Speaker
Description
We firstly demonstrate, by means of analytical results and PIC simulations,
that 340~attosecond long, 2.3~GeV electron beams with 0.15~$\%$ projected energy spread, 60~nm normalised emittance, and projected 6D-Brightness in excess of $3\times 10^{18}\mathrm{A}/\mathrm{m}^2/0.1\%\mathrm{BW}$ can be generated with a ~200TW~Ti:Sa laser system and a Resonant Multi-Pulse Ionization injection (ReMPI) scheme employing a simplified two-pulses driver. The beam slice analysis reveals its potential for driving a few-spikes X-ray Free-Electron-Laser. Furthermore, the ultra-high projected-quality, and the extreme shortness of the beams make them ideal candidates for the generation of attosecond and quasi-monochromatic $\gamma$ photons through Thomson/Compton-backscattering, or for the injection in subsequent plasma structures to reach TeV energies in staged-LWFA’s.
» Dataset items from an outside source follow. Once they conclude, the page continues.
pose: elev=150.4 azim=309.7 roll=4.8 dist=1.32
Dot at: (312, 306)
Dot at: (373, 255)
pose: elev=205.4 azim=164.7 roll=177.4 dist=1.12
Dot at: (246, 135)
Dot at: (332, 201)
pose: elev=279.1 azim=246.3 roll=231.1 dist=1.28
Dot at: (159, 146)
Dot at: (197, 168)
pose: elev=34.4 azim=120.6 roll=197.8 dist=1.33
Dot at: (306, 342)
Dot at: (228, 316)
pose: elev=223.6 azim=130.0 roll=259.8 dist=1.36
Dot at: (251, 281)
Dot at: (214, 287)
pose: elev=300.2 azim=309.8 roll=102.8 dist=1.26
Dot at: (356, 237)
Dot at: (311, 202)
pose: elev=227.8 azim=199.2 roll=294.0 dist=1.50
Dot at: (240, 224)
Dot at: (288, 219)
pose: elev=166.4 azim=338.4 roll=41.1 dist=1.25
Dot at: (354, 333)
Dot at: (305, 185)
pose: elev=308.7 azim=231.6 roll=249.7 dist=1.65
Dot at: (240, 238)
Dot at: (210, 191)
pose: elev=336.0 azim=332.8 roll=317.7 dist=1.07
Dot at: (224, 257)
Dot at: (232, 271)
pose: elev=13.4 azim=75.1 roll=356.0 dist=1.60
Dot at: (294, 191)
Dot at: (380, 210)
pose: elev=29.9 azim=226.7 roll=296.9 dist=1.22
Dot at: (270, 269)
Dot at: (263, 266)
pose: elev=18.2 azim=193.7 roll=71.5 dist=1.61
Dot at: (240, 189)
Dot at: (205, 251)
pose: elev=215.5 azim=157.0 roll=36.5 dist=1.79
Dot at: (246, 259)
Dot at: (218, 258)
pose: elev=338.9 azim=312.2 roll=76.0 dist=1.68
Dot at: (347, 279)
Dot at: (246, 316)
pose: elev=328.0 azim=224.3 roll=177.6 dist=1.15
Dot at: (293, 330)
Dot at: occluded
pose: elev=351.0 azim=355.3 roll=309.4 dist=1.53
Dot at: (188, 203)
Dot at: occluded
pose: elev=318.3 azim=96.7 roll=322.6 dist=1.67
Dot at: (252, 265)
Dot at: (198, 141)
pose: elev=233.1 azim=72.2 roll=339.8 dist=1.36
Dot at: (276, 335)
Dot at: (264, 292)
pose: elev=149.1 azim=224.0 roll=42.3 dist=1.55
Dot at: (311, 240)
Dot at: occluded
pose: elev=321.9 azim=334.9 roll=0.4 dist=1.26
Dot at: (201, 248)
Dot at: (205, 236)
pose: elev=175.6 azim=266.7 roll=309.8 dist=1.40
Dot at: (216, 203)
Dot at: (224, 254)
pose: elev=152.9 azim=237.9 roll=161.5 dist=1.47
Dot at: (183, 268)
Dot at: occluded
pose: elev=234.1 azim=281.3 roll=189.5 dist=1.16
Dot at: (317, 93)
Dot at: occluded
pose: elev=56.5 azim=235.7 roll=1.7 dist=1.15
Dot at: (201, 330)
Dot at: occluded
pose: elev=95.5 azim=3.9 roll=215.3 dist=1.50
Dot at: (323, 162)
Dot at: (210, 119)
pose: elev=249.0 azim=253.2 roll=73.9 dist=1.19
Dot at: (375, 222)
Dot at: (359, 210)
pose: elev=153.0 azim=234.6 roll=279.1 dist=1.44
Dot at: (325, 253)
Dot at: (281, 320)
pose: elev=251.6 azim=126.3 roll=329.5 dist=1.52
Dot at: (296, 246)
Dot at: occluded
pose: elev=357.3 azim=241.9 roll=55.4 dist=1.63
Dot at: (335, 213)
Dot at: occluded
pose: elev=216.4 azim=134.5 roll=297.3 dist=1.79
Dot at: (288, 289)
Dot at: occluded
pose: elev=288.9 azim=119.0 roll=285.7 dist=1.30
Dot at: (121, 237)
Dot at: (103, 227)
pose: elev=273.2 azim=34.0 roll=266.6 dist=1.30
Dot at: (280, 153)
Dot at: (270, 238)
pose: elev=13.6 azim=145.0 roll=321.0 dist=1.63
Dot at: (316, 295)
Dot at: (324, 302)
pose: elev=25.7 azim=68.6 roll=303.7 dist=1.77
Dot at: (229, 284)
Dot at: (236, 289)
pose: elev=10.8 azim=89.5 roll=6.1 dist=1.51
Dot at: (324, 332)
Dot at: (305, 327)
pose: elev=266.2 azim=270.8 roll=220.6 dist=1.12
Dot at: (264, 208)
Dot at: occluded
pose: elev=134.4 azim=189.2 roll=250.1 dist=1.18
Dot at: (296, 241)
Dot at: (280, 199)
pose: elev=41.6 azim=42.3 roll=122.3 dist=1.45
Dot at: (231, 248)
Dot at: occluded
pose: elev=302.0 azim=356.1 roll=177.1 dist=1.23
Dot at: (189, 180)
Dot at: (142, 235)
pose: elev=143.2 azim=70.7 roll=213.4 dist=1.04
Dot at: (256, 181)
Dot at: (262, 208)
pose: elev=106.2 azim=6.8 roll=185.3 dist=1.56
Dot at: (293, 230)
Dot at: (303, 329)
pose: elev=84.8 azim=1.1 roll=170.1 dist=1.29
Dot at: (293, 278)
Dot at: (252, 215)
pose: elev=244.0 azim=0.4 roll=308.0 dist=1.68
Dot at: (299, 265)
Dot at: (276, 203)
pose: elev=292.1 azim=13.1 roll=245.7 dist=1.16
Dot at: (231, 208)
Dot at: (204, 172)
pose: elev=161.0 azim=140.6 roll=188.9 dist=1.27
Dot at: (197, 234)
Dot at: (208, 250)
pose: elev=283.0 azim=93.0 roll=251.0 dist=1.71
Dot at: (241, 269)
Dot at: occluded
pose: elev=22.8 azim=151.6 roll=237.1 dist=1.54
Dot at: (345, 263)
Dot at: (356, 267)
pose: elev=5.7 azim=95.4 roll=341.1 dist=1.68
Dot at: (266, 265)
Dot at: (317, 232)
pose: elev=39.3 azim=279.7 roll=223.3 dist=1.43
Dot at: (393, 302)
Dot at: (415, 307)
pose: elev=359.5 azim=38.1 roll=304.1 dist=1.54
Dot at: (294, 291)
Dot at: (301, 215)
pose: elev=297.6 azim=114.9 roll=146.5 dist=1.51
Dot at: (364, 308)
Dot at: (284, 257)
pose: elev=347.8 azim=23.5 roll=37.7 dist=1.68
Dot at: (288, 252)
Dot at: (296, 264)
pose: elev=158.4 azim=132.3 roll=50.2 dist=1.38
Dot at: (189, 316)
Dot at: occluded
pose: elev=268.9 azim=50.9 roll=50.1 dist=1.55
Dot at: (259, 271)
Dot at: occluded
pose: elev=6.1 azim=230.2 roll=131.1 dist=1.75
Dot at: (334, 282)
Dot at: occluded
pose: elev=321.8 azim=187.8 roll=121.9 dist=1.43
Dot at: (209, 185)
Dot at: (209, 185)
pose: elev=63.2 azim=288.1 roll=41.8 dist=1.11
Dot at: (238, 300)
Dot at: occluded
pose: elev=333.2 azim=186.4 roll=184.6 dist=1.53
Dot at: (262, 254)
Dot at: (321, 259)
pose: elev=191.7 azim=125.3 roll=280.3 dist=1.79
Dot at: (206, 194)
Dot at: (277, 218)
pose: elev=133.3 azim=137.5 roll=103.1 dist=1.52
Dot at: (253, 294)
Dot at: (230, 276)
Preliminary GENESIS simulations results about the related SASE-FEL source configuration, show that a 25~m long undulator can be employed to generate soft X-ray radiation in the water-window, with $>2\times 10^{12} \gamma/$~shot and $1.3\%$~{\it rms} bandwidth.
Finally, we show by preliminary q3D-PIC simulations that KHz repetition rate high-brightness and GeV-scale electron beams can be generated by combing the P-MoPA and ReMPI schemes. ReMPI uses the P-MoPA modulated picosecond pulse to excite a large amplitude plasma wave, and a frequency-doubled portion of the P-MoPA/Ti:Sa ultrashort pulse to extract the electrons from an Argon dopant.